Dataset entries
-- START --

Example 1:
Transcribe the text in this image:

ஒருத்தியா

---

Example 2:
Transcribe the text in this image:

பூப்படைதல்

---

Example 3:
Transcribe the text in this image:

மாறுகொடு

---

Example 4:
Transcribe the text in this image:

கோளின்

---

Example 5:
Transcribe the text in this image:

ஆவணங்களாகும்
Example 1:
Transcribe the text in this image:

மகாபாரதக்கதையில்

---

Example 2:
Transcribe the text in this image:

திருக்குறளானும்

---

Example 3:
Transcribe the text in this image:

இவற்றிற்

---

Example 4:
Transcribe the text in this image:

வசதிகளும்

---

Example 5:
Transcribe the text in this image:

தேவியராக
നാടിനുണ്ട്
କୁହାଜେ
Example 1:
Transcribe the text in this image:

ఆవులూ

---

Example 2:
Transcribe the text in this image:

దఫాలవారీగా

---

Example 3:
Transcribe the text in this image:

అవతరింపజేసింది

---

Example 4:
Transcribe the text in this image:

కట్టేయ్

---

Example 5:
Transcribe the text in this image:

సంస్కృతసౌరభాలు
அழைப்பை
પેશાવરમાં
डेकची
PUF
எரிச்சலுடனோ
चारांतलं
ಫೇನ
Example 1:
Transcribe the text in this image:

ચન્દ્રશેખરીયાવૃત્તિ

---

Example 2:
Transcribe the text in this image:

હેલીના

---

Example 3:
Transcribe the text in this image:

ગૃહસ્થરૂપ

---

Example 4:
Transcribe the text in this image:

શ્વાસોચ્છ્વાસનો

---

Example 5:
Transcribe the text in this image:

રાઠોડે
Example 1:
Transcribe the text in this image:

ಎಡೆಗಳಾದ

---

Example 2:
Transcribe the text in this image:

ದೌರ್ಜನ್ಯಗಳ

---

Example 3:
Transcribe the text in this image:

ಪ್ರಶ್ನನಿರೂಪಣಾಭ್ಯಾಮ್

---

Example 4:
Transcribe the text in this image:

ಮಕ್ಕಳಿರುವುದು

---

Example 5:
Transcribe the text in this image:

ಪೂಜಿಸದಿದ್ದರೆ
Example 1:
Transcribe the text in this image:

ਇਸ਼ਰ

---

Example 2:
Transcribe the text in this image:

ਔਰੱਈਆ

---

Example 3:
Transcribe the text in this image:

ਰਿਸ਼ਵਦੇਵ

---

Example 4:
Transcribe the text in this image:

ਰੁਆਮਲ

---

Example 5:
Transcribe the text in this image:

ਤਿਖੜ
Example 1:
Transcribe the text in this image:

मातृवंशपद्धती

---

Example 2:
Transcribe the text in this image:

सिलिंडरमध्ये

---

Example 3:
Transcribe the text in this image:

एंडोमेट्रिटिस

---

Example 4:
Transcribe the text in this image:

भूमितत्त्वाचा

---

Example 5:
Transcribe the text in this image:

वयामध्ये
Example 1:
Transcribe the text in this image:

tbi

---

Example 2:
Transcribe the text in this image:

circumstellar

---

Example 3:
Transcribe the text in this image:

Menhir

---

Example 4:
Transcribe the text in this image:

-- END --

▸ YOUR OBJECTIVE
Can you copy all of the records above line for line, without changing a single character?

▸ TASK OUTPUT
Example 1:
Transcribe the text in this image:

ஒருத்தியா

---

Example 2:
Transcribe the text in this image:

பூப்படைதல்

---

Example 3:
Transcribe the text in this image:

மாறுகொடு

---

Example 4:
Transcribe the text in this image:

கோளின்

---

Example 5:
Transcribe the text in this image:

ஆவணங்களாகும்
Example 1:
Transcribe the text in this image:

மகாபாரதக்கதையில்

---

Example 2:
Transcribe the text in this image:

திருக்குறளானும்

---

Example 3:
Transcribe the text in this image:

இவற்றிற்

---

Example 4:
Transcribe the text in this image:

வசதிகளும்

---

Example 5:
Transcribe the text in this image:

தேவியராக
നാടിനുണ്ട്
କୁହାଜେ
Example 1:
Transcribe the text in this image:

ఆవులూ

---

Example 2:
Transcribe the text in this image:

దఫాలవారీగా

---

Example 3:
Transcribe the text in this image:

అవతరింపజేసింది

---

Example 4:
Transcribe the text in this image:

కట్టేయ్

---

Example 5:
Transcribe the text in this image:

సంస్కృతసౌరభాలు
அழைப்பை
પેશાવરમાં
डेकची
PUF
எரிச்சலுடனோ
चारांतलं
ಫೇನ
Example 1:
Transcribe the text in this image:

ચન્દ્રશેખરીયાવૃત્તિ

---

Example 2:
Transcribe the text in this image:

હેલીના

---

Example 3:
Transcribe the text in this image:

ગૃહસ્થરૂપ

---

Example 4:
Transcribe the text in this image:

શ્વાસોચ્છ્વાસનો

---

Example 5:
Transcribe the text in this image:

રાઠોડે
Example 1:
Transcribe the text in this image:

ಎಡೆಗಳಾದ

---

Example 2:
Transcribe the text in this image:

ದೌರ್ಜನ್ಯಗಳ

---

Example 3:
Transcribe the text in this image:

ಪ್ರಶ್ನನಿರೂಪಣಾಭ್ಯಾಮ್

---

Example 4:
Transcribe the text in this image:

ಮಕ್ಕಳಿರುವುದು

---

Example 5:
Transcribe the text in this image:

ಪೂಜಿಸದಿದ್ದರೆ
Example 1:
Transcribe the text in this image:

ਇਸ਼ਰ

---

Example 2:
Transcribe the text in this image:

ਔਰੱਈਆ

---

Example 3:
Transcribe the text in this image:

ਰਿਸ਼ਵਦੇਵ

---

Example 4:
Transcribe the text in this image:

ਰੁਆਮਲ

---

Example 5:
Transcribe the text in this image:

ਤਿਖੜ
Example 1:
Transcribe the text in this image:

मातृवंशपद्धती

---

Example 2:
Transcribe the text in this image:

सिलिंडरमध्ये

---

Example 3:
Transcribe the text in this image:

एंडोमेट्रिटिस

---

Example 4:
Transcribe the text in this image:

भूमितत्त्वाचा

---

Example 5:
Transcribe the text in this image:

वयामध्ये
Example 1:
Transcribe the text in this image:

tbi

---

Example 2:
Transcribe the text in this image:

circumstellar

---

Example 3:
Transcribe the text in this image:

Menhir

---

Example 4:
Transcribe the text in this image:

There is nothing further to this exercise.